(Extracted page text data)
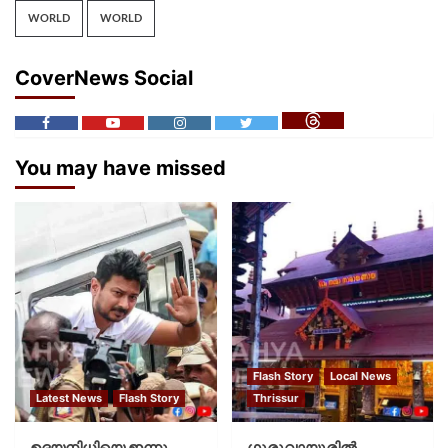
WORLD
WORLD
CoverNews Social
You may have missed
Flash Story
Local News
Latest News
Flash Story
Thrissur
ഉദയനിധിയെ ഇന്നു
ഗുരുവായൂരില്‍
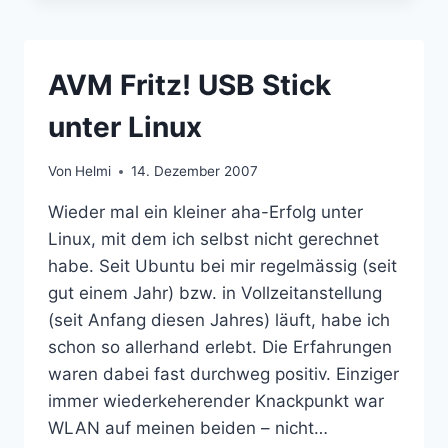
DAS
IPHONE
AVM Fritz! USB Stick
unter Linux
Von
Helmi
14. Dezember 2007
Wieder mal ein kleiner aha-Erfolg unter
Linux, mit dem ich selbst nicht gerechnet
habe. Seit Ubuntu bei mir regelmässig (seit
gut einem Jahr) bzw. in Vollzeitanstellung
(seit Anfang diesen Jahres) läuft, habe ich
schon so allerhand erlebt. Die Erfahrungen
waren dabei fast durchweg positiv. Einziger
immer wiederkeherender Knackpunkt war
WLAN auf meinen beiden – nicht…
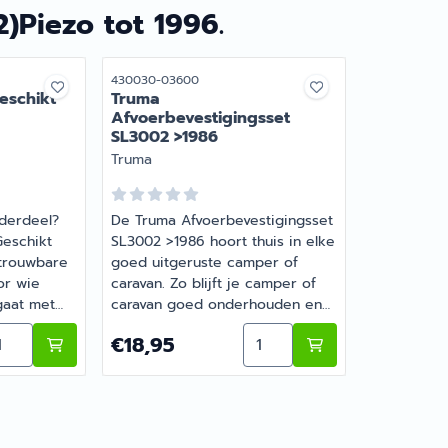
2)Piezo tot 1996.
Artikelnummer
430030-03600
eschikt
Truma
Afvoerbevestigingsset
SL3002 >1986
Merk:
Truma
derdeel?
De Truma Afvoerbevestigingsset
Geschikt
SL3002 >1986 hoort thuis in elke
etrouwbare
goed uitgeruste camper of
or wie
caravan. Zo blijft je camper of
gaat met
caravan goed onderhouden en
 Bestel dit
compleet. Heb je vragen over
uk groot model. Lengte 4,3cm.
ntal kiezen voor (06)Bodemplaat. Geschikt v.a. 4-1993.
Aantal kiezen voor Truma
Prijs: 18,95
€18,95
online bij
de juiste keuze? Barsema
jouw
Recreatie denkt graag met je
mee.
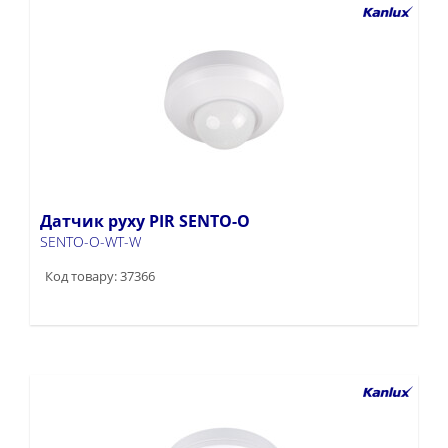
Датчик руху PIR SENTO-O
SENTO-O-WT-W
Код товару: 37366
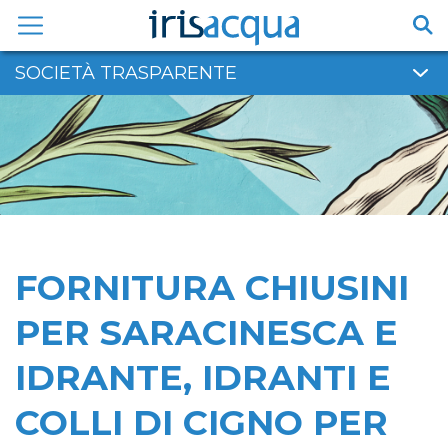
Vai
al
contenuto
SOCIETÀ TRASPARENTE
FORNITURA CHIUSINI
PER SARACINESCA E
IDRANTE, IDRANTI E
COLLI DI CIGNO PER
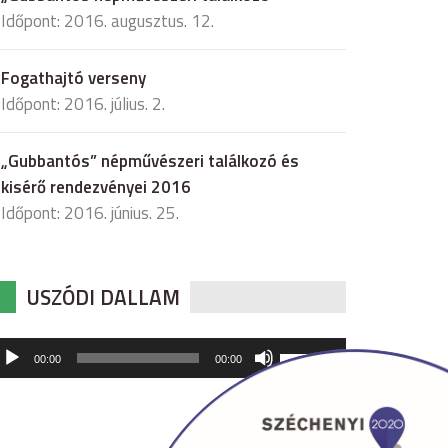
Időpont: 2016. augusztus. 12.
Fogathajtó verseny
Időpont: 2016. július. 2.
„Gubbantós” népművészeri találkozó és
kisérő rendezvényei 2016
Időpont: 2016. június. 25.
USZÓDI DALLAM
udió
A
00:00
00:00
hangerő
játszó
növeléséhez,
illetőleg
csökkentéséhez
a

#### Requirement
Copy the records exactly. Skip the images.

#### Exercise output
WORLD
WORLD
CoverNews Social
You may have missed
Flash Story
Local News
Latest News
Flash Story
Thrissur
ഉദയനിധിയെ ഇന്നു
ഗുരുവായൂരില്‍
DAS
IPHONE
AVM Fritz! USB Stick
unter Linux
Von
Helmi
14. Dezember 2007
Wieder mal ein kleiner aha-Erfolg unter
Linux, mit dem ich selbst nicht gerechnet
habe. Seit Ubuntu bei mir regelmässig (seit
gut einem Jahr) bzw. in Vollzeitanstellung
(seit Anfang diesen Jahres) läuft, habe ich
schon so allerhand erlebt. Die Erfahrungen
waren dabei fast durchweg positiv. Einziger
immer wiederkeherender Knackpunkt war
WLAN auf meinen beiden – nicht…
2)Piezo tot 1996.
Artikelnummer
430030-03600
eschikt
Truma
Afvoerbevestigingsset
SL3002 >1986
Merk:
Truma
derdeel?
De Truma Afvoerbevestigingsset
Geschikt
SL3002 >1986 hoort thuis in elke
etrouwbare
goed uitgeruste camper of
or wie
caravan. Zo blijft je camper of
gaat met
caravan goed onderhouden en
 Bestel dit
compleet. Heb je vragen over
uk groot model. Lengte 4,3cm.
ntal kiezen voor (06)Bodemplaat. Geschikt v.a. 4-1993.
Aantal kiezen voor Truma
Prijs: 18,95
€18,95
online bij
de juiste keuze? Barsema
jouw
Recreatie denkt graag met je
mee.
Датчик руху PIR SENTO-O
SENTO-O-WT-W
Код товару: 37366
Vai
al
contenuto
SOCIETÀ TRASPARENTE
FORNITURA CHIUSINI
PER SARACINESCA E
IDRANTE, IDRANTI E
COLLI DI CIGNO PER
Időpont: 2016. augusztus. 12.
Fogathajtó verseny
Időpont: 2016. július. 2.
„Gubbantós” népművészeri találkozó és
kisérő rendezvényei 2016
Időpont: 2016. június. 25.
USZÓDI DALLAM
udió
A
00:00
00:00
hangerő
játszó
növeléséhez,
illetőleg
csökkentéséhez
a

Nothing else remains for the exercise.